Imagine you’re a customer at a local hair salon.

You like the cut you’re given, so you book to go back. That’s great for their business – at that salon you’re considered a sticky customer.

The stickiness metric validates that your customers are happy and are likely to keep using your product. It’s a good demonstration of retention.

Again, the way you measure stickiness will depend on your business but many product managers calculate stickiness using this formula:

DAU ÷ MAU.

This will show you what percentage of customers you’re retaining over a period of time.

An easier way to track this is to use a tool such as PostHog, which has a dedicated stickiness tool which can be used to track the stickiness of any defined action and gives a granular view of how this correlates to engagement.

Adoption

Adoption represents the number of users using key features in your product. Each new feature presents an opportunity for additional customer value. Low adoption implies that you’re offering something which users don’t need, or that there’s something wrong with the feature itself. High adoption means users are flocking to a new feature.

If users are paying for features they don’t use then it lowers the perceived value, so it’s essential to keep an eye on what isn’t working and rollback where necessary. That’s why PostHog offers tools like feature flags, which help you to incrementally roll out new features and key an eye on adoption progress.

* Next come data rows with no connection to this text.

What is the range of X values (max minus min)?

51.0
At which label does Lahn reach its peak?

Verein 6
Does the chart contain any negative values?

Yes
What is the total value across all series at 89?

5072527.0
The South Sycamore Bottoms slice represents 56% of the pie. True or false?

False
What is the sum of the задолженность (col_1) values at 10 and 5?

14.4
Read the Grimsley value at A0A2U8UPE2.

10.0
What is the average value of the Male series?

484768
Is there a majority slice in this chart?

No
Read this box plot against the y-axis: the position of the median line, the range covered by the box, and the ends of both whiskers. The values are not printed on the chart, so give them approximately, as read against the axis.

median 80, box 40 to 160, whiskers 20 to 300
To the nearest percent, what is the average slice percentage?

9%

If something isn’t working, you can roll it back instantly.

Flagging the use of specific features as a key event per user type will also help you to track adoption.whether you’re successfully reaching the users they were intended for.

By comparing the values of these metrics against each other you can begin to get an idea of where you’re winning on product engagement, and where you might be losing out.

What tools are good for tracking product engagement?

Naturally, we think PostHog is the best tool for tracking product engagement.

This is because, in addition to tracking the metrics above, PostHog enables you to understand their context through tools such as Session Recording, Heatmaps, Cohorts and Correlation analysis. You can also create dashboards to monitor engagement continuously.

Paying attention to engagement and building more of what your customers love is a sure way to turn them from regular users into fans and advocates. Stay on top of your user engagement, listen and respond, and you’ll turn casual customers into product champions.